Your biggest issue with SIP is now that often both far ends are IP based..
and you have to find common capabilities.
In Australia - telco's will do very little interworking.. so configs have
to cater for this - i.e. trying to be flexible :)

Last thing I'd say..
Be explicit with your config
Do a final check and say.. do I understand everything I have in here, and
why it is here
Be careful of those little copy paste nuggets that trip you up later :)

Feel free to share as you go, and maybe we can crowdsource.

Cheers,

Tim.


On Fri, 11 Feb 2022 at 07:08, Brian Meade <bmeade90@vt.edu> wrote:

> I'd do E.164 inbound/outbound on the CUBE side even if you don't do E.164
> in CUCM.
>
> On Thu, Feb 10, 2022 at 11:15 AM Matthew Huff <mhuff@ox.com> wrote:
>
>> We are in the process of migrating for a legacy PTSN voice gateway (PRI)
>> to a new CUBE based SIP connection to a iTSP connected via a private metro
>> ethernet (not Internet based). Does anyone have a good source for recipes /
>> dial-plans recommendations / best practices for this?

*What is needed*:
List the names of all the people who appear in the email thread. The records come from a separate source and have no connection to the email thread.

*Dataset extract*:
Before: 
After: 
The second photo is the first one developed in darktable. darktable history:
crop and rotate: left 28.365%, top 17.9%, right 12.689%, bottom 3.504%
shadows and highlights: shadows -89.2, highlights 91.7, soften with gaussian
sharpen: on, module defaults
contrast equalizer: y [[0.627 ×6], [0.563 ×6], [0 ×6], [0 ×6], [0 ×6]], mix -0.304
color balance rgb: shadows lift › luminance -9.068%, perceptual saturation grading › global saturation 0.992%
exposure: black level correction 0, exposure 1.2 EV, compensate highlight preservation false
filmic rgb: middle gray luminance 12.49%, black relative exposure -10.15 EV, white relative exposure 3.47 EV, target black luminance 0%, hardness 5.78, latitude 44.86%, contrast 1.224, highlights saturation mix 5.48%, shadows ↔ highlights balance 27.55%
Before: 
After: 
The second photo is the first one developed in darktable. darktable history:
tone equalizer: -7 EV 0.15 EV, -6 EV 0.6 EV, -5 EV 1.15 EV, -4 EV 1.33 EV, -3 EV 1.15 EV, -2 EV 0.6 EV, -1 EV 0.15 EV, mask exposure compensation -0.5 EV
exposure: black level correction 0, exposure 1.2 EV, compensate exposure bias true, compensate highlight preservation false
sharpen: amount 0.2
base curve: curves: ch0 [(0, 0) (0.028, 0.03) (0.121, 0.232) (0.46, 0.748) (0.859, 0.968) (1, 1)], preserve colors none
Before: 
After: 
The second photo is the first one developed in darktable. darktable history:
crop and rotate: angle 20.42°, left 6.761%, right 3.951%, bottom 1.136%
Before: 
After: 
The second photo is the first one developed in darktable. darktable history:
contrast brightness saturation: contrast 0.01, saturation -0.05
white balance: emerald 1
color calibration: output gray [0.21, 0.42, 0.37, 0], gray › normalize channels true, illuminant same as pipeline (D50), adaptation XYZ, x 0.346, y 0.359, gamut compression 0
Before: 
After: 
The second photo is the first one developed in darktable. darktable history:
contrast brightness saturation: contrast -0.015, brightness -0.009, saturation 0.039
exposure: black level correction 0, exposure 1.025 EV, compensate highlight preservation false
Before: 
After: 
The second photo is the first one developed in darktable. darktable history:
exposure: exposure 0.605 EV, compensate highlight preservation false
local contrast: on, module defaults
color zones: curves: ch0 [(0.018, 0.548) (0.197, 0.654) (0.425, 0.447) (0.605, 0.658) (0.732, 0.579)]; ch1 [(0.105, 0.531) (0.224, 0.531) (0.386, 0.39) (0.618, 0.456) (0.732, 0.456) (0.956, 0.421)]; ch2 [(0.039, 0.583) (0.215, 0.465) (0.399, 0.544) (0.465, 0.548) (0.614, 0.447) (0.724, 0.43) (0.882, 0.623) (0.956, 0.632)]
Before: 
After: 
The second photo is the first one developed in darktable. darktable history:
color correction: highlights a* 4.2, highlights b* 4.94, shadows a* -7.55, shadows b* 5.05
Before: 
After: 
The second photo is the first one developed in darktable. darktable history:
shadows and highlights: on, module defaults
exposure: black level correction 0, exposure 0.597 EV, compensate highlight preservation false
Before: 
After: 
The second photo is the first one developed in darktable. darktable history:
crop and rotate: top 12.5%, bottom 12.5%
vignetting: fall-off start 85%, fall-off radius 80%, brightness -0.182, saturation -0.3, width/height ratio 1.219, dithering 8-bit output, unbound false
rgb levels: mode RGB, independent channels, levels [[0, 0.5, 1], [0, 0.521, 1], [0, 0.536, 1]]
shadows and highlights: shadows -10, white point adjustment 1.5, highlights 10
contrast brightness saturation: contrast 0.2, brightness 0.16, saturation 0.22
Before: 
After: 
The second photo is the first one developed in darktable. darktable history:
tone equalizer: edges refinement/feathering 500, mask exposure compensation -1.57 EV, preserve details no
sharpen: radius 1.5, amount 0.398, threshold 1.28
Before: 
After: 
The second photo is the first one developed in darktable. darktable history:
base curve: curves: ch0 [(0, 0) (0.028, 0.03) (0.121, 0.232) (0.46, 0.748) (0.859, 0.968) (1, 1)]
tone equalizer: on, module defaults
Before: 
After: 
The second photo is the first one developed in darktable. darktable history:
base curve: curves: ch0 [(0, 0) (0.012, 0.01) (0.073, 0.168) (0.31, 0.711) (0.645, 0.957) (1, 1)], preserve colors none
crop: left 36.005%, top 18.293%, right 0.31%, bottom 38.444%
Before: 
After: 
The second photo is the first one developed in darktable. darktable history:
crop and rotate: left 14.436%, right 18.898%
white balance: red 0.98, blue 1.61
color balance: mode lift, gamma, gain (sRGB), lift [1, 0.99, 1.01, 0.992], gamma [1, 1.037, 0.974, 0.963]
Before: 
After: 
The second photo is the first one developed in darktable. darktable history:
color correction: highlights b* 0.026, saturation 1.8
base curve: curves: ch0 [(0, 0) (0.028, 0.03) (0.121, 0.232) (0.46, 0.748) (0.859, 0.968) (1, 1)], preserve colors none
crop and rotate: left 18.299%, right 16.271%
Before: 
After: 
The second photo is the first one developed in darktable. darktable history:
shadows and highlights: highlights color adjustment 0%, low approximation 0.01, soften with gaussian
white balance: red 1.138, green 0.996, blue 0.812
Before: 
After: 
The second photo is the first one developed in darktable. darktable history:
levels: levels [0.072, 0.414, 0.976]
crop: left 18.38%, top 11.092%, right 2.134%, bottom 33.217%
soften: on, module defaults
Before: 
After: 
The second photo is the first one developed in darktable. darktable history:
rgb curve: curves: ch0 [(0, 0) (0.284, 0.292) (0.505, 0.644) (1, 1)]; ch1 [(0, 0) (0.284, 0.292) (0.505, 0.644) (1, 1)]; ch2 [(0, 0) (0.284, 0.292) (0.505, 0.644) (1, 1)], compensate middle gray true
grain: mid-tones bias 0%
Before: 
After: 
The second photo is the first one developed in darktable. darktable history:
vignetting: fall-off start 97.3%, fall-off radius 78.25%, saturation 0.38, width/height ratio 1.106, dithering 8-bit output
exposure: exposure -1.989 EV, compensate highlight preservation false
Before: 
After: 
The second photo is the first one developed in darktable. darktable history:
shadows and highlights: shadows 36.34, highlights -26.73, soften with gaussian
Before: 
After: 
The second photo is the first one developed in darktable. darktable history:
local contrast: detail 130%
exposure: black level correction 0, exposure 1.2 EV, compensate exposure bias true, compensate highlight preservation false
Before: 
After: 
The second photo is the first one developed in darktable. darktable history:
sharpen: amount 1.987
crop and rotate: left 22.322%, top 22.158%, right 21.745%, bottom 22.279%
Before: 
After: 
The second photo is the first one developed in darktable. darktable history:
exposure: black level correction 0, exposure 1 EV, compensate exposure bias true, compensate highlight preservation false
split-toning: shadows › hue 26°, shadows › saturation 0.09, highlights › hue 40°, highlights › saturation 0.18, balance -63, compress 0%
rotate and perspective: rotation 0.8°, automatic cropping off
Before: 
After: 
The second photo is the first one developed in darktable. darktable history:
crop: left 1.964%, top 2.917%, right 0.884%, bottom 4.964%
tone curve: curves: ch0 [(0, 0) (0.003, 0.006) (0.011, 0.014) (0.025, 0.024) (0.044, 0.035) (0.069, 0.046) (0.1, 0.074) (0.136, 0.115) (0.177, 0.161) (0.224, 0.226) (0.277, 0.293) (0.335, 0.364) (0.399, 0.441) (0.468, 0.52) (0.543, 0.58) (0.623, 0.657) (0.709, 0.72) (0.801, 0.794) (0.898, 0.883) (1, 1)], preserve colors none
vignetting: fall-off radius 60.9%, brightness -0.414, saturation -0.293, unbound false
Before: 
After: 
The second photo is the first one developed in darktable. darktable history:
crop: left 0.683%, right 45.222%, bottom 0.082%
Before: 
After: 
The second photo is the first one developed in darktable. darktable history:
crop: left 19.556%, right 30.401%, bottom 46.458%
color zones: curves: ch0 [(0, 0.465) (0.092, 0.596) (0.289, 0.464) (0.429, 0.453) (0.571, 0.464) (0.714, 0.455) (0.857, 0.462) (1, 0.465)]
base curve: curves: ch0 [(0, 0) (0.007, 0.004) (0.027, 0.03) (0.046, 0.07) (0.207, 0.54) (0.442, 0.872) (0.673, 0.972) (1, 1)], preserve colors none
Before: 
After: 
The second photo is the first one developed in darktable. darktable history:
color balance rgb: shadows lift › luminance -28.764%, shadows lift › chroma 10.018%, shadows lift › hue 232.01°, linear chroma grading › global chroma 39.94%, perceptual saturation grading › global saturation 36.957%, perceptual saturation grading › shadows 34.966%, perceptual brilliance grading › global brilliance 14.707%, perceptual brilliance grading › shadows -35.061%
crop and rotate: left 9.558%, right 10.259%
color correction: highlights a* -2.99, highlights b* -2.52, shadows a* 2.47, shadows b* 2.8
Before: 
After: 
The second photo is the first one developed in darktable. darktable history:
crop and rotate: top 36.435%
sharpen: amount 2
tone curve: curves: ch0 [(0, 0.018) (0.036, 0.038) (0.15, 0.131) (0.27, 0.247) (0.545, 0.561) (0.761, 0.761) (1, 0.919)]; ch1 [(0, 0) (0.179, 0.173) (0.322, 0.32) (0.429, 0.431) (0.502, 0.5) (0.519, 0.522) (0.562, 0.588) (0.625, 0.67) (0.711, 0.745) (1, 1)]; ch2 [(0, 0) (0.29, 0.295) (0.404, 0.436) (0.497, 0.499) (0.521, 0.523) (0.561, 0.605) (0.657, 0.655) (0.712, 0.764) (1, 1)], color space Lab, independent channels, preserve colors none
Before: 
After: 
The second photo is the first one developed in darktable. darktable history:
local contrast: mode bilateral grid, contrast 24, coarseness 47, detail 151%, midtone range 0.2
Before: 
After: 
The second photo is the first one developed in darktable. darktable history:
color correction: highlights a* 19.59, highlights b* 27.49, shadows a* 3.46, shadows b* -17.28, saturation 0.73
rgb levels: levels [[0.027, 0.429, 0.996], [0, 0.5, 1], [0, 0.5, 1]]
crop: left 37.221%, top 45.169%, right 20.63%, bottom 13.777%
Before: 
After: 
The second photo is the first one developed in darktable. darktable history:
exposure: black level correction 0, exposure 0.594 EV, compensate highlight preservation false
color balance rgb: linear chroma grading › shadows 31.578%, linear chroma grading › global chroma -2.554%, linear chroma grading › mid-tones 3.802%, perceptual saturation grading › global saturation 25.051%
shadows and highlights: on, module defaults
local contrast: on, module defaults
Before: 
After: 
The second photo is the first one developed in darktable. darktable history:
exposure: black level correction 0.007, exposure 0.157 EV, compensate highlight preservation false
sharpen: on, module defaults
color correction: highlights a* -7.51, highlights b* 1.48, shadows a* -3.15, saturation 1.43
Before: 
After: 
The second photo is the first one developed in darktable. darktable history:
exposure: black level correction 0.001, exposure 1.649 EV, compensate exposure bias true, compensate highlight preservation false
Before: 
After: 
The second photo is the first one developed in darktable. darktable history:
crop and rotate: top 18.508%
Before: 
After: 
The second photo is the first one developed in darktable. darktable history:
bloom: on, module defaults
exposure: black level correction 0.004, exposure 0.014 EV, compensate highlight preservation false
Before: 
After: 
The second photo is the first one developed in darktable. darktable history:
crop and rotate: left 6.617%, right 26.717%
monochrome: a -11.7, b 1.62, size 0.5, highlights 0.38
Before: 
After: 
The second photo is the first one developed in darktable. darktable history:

*Full answer*:
Tim, Brian Meade, Matthew Huff